When I cook with tofu, I prefer to use it in Thai, Chinese, Indian and Middle Eastern applications, which means I generally choose extra-firm tofu. However, tofu can be used as a cream substitute or in smoothies, and soft tofu is a common substitute for that. Throughout the week, I'll be posting some of my favorite tofu recipes, with a recap and giveaway on Friday! In the mean time, I invite you to check out Tofu U where you can learn all about tofu and soy, and even pledge to cook with tofu once a week for the next month, which makes you eligible for a Tofu U shirt or shorts. You'll even get some coupons - so sign up now!

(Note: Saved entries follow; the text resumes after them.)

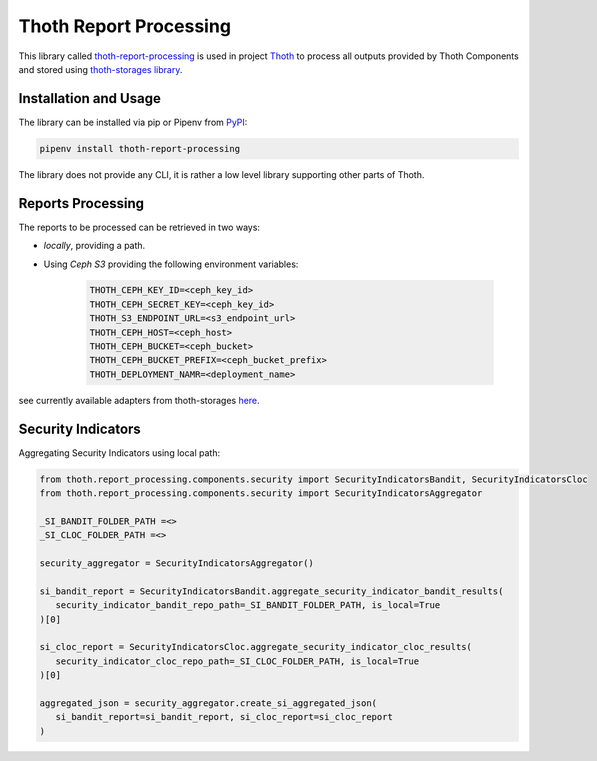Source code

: Thoth Report Processing
-----------------------

This library called `thoth-report-processing
<https://pypi.org/project/thoth-report-processing>`__ is used in project `Thoth
<https://thoth-station.ninja>`__ to process all outputs provided by Thoth Components
and stored using `thoth-storages library <https://github.com/thoth-station/storages>`__.

Installation and Usage
======================

The library can be installed via pip or Pipenv from `PyPI
<https://pypi.org/project/thoth-report-processing>`__:

.. code-block:: console

   pipenv install thoth-report-processing

The library does not provide any CLI, it is rather a low level library
supporting other parts of Thoth.

Reports Processing
==================

The reports to be processed can be retrieved in two ways:

- `locally`, providing a path.
- Using `Ceph S3` providing the following environment variables:

   .. code-block:: console

      THOTH_CEPH_KEY_ID=<ceph_key_id>
      THOTH_CEPH_SECRET_KEY=<ceph_key_id>
      THOTH_S3_ENDPOINT_URL=<s3_endpoint_url>
      THOTH_CEPH_HOST=<ceph_host>
      THOTH_CEPH_BUCKET=<ceph_bucket>
      THOTH_CEPH_BUCKET_PREFIX=<ceph_bucket_prefix>
      THOTH_DEPLOYMENT_NAMR=<deployment_name>

see currently available adapters from thoth-storages `here <https://github.com/thoth-station/report-processing/blob/master/thoth/report_processing/enums.py>`__.


Security Indicators
===================

Aggregating Security Indicators using local path:

.. code-block:: python

   from thoth.report_processing.components.security import SecurityIndicatorsBandit, SecurityIndicatorsCloc
   from thoth.report_processing.components.security import SecurityIndicatorsAggregator

   _SI_BANDIT_FOLDER_PATH =<>
   _SI_CLOC_FOLDER_PATH =<>

   security_aggregator = SecurityIndicatorsAggregator()

   si_bandit_report = SecurityIndicatorsBandit.aggregate_security_indicator_bandit_results(
      security_indicator_bandit_repo_path=_SI_BANDIT_FOLDER_PATH, is_local=True
   )[0]

   si_cloc_report = SecurityIndicatorsCloc.aggregate_security_indicator_cloc_results(
      security_indicator_cloc_repo_path=_SI_CLOC_FOLDER_PATH, is_local=True
   )[0]

   aggregated_json = security_aggregator.create_si_aggregated_json(
      si_bandit_report=si_bandit_report, si_cloc_report=si_cloc_report
   )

Broccoli and Tofu in Spicy Peanut Sauce
adapted from Mollie Katzen's Enchanted Broccoli Forest

1/2 c. natural, unsweetened peanut butter
1/2 c. hot water (or vegetable stock)
1/4 c. cider vinegar
2 tbsp. molasses
1/2 tsp. cayenne pepper

1 bunch of fresh broccoli, cut into florets
1 tbsp. canola oil
4 garlic cloves, minced
1 lb. extra firm tofu, pressed and cut into 1/2" cubes
1 bunch thinly sliced scallions
1 c. coarsely chopped peanuts
2-3 tbsp. tamari (dark soy)

To make the sauce:
In a small saucepan, whisk together peanut butter and stock until melted together.
Whisk in remaining ingredients, keep over low heat and set aside.

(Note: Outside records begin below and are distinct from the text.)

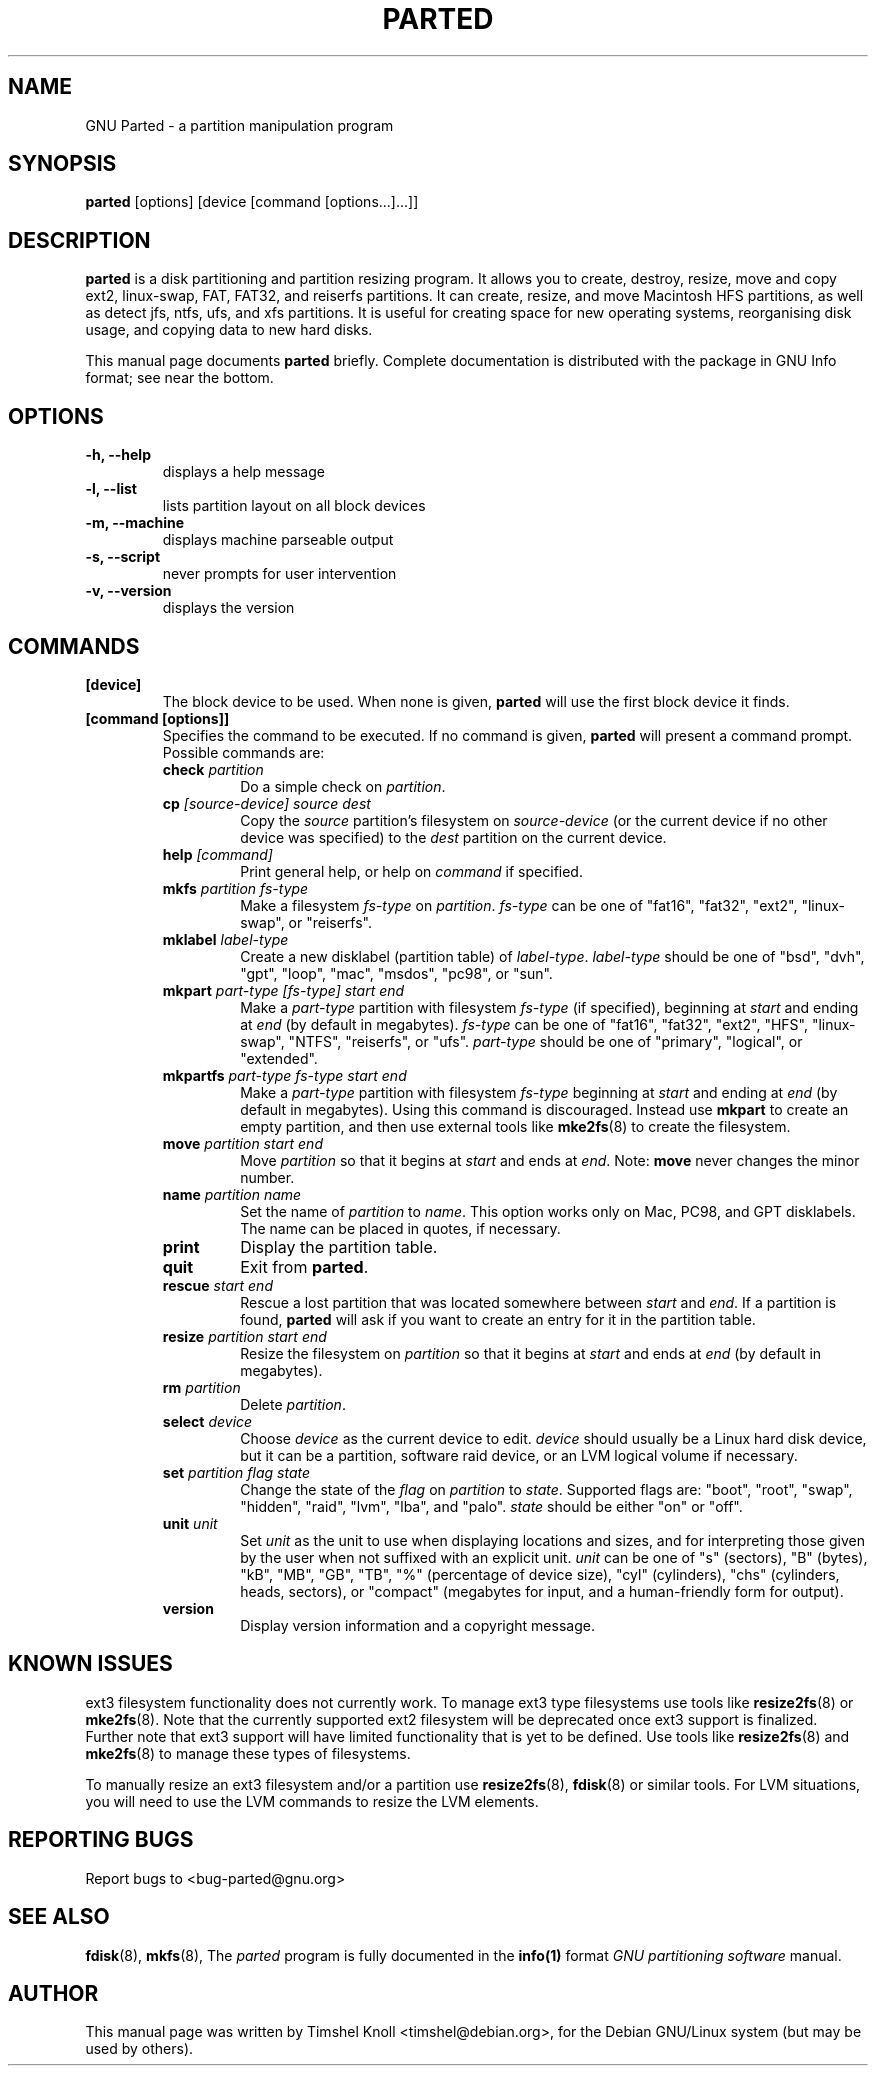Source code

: .TH PARTED 8 "2007 March 29" parted "GNU Parted Manual"
.SH NAME
GNU Parted \- a partition manipulation program
.SH SYNOPSIS
.B parted
[options] [device [command [options...]...]]
.SH DESCRIPTION
.B parted
is a disk partitioning and partition resizing program.  It allows you to
create, destroy, resize, move and copy ext2, linux-swap, FAT, FAT32, and reiserfs
partitions.  It can create, resize, and move Macintosh HFS partitions, as well as detect jfs,
ntfs, ufs, and xfs partitions.  It is useful for creating space for new operating systems,
reorganising disk usage, and copying data to new hard disks.
.PP
This manual page documents \fBparted\fP briefly.  Complete documentation is
distributed with the package in GNU Info format; see near the bottom.
.SH OPTIONS
.TP
.B -h, --help
displays a help message
.TP
.B -l, --list
lists partition layout on all block devices
.TP
.B -m, --machine
displays machine parseable output
.TP
.B -s, --script
never prompts for user intervention
.TP
.B -v, --version
displays the version
.SH COMMANDS
.TP
.B [device]
The block device to be used.  When none is given, \fBparted\fP will use the
first block device it finds.
.TP
.B [command [options]]
Specifies the command to be executed.  If no command is given,
.BR parted
will present a command prompt.  Possible commands are:
.RS
.TP
.B check \fIpartition\fP
Do a simple check on \fIpartition\fP.
.TP
.B cp \fI[source-device]\fP \fIsource\fP \fIdest\fP
Copy the \fIsource\fP partition's filesystem on \fIsource-device\fP (or the
current device if no other device was specified) to the \fIdest\fP partition
on the current device.
.TP
.B help \fI[command]\fP
Print general help, or help on \fIcommand\fP if specified.
.TP
.B mkfs \fIpartition\fP \fIfs-type\fP
Make a filesystem \fIfs-type\fP on \fIpartition\fP. \fIfs-type\fP can be one
of "fat16", "fat32", "ext2", "linux-swap", or "reiserfs".
.TP
.B mklabel \fIlabel-type\fP
Create a new disklabel (partition table) of \fIlabel-type\fP.
\fIlabel-type\fP should be one of "bsd", "dvh", "gpt", "loop", "mac", "msdos",
"pc98", or "sun".
.TP
.B mkpart \fIpart-type\fP \fI[fs-type]\fP \fIstart\fP \fIend\fP
Make a \fIpart-type\fP partition with filesystem \fIfs-type\fP (if specified),
beginning at \fIstart\fP and ending at \fIend\fP (by default in megabytes).
\fIfs-type\fP can be one of
"fat16", "fat32", "ext2", "HFS", "linux-swap", "NTFS", "reiserfs", or "ufs".
\fIpart-type\fP should be one of "primary", "logical", or "extended".
.TP
.B mkpartfs \fIpart-type\fP \fIfs-type\fP \fIstart\fP \fIend\fP
Make a \fIpart-type\fP partition with filesystem \fIfs-type\fP beginning at
\fIstart\fP and ending at \fIend\fP (by default in megabytes).  Using
this command is discouraged.  Instead use
.BR mkpart
to create an empty partition, and then use external tools like
.BR mke2fs (8)
to create the filesystem.
.TP
.B move \fIpartition\fP \fIstart\fP \fIend\fP
Move \fIpartition\fP so that it begins at \fIstart\fP and ends at \fIend\fP.
Note: \fBmove\fP never changes the minor number.
.TP
.B name \fIpartition\fP \fIname\fP
Set the name of \fIpartition\fP to \fIname\fP. This option works only on Mac,
PC98, and GPT disklabels. The name can be placed in quotes, if necessary.
.TP
.B print
Display the partition table.
.TP
.B quit
Exit from \fBparted\fP.
.TP
.B rescue \fIstart\fP \fIend\fP
Rescue a lost partition that was located somewhere between \fIstart\fP and
\fIend\fP.  If a partition is found, \fBparted\fP will ask if you want to
create an entry for it in the partition table.
.TP
.B resize \fIpartition\fP \fIstart\fP \fIend\fP
Resize the filesystem on \fIpartition\fP so that it begins at \fIstart\fP and
ends at \fIend\fP (by default in megabytes).
.TP
.B rm \fIpartition\fP
Delete \fIpartition\fP.
.TP
.B select \fIdevice\fP
Choose \fIdevice\fP as the current device to edit. \fIdevice\fP should usually
be a Linux hard disk device, but it can be a partition, software raid device,
or an LVM logical volume if necessary.
.TP
.B set \fIpartition\fP \fIflag\fP \fIstate\fP
Change the state of the \fIflag\fP on \fIpartition\fP to \fIstate\fP.
Supported flags are: "boot", "root", "swap", "hidden", "raid", "lvm", "lba",
and "palo".
\fIstate\fP should be either "on" or "off".
.TP
.B unit \fIunit\fP
Set \fIunit\fP as the unit to use when displaying locations and sizes,
and for interpreting those given by the user when not suffixed with an
explicit unit.  \fIunit\fP can be one of "s" (sectors), "B" (bytes), "kB",
"MB", "GB", "TB", "%" (percentage of device size), "cyl" (cylinders),
"chs" (cylinders, heads, sectors), or "compact" (megabytes for input,
and a human-friendly form for output).
.TP
.B version
Display version information and a copyright message.
.RE
.SH KNOWN ISSUES
ext3 filesystem functionality does not currently work.  To manage ext3
type filesystems use tools like
.BR resize2fs (8)
or
.BR mke2fs (8).
Note that the currently supported ext2 filesystem will be deprecated
once ext3 support is finalized.  Further note that ext3 support will
have limited functionality that is yet to be defined.  Use tools like
.BR resize2fs (8)
and
.BR mke2fs (8)
to manage these types of filesystems.

To manually resize an ext3 filesystem and/or a partition use
.BR resize2fs (8),
.BR fdisk (8)
or similar tools.  For LVM situations, you will need to use the LVM commands
to resize the LVM elements.
.SH REPORTING BUGS
Report bugs to <bug-parted@gnu.org>
.SH SEE ALSO
.BR fdisk (8),
.BR mkfs (8),
The \fIparted\fP program is fully documented in the
.BR info(1)
format
.IR "GNU partitioning software"
manual.
.SH AUTHOR
This manual page was written by Timshel Knoll <timshel@debian.org>,
for the Debian GNU/Linux system (but may be used by others).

Heat a wok or large, deep skillet over medium-high heat. 
Add oil and half of the garlic, salt lightly.
Saute' for 1 minute, do not let garlic burn.
Add tofu cubes, stir fry for 5 minutes, constantly tossing to ensure it doesn't burn.
Transfer tofu and garlic mixture to the saucepan with peanut sauce, gently mix.
Wipe wok out, return to the stove.
Add oil and remaining garlic, salt lightly and add scallions, black pepper and broccoli. 
Add tamari and peanuts, toss and stir fry until broccoli is tender but still bright green.
Pour tofu and peanut sauce over broccoli, gently toss everything.
Serve over any grain, like rice or quinoa.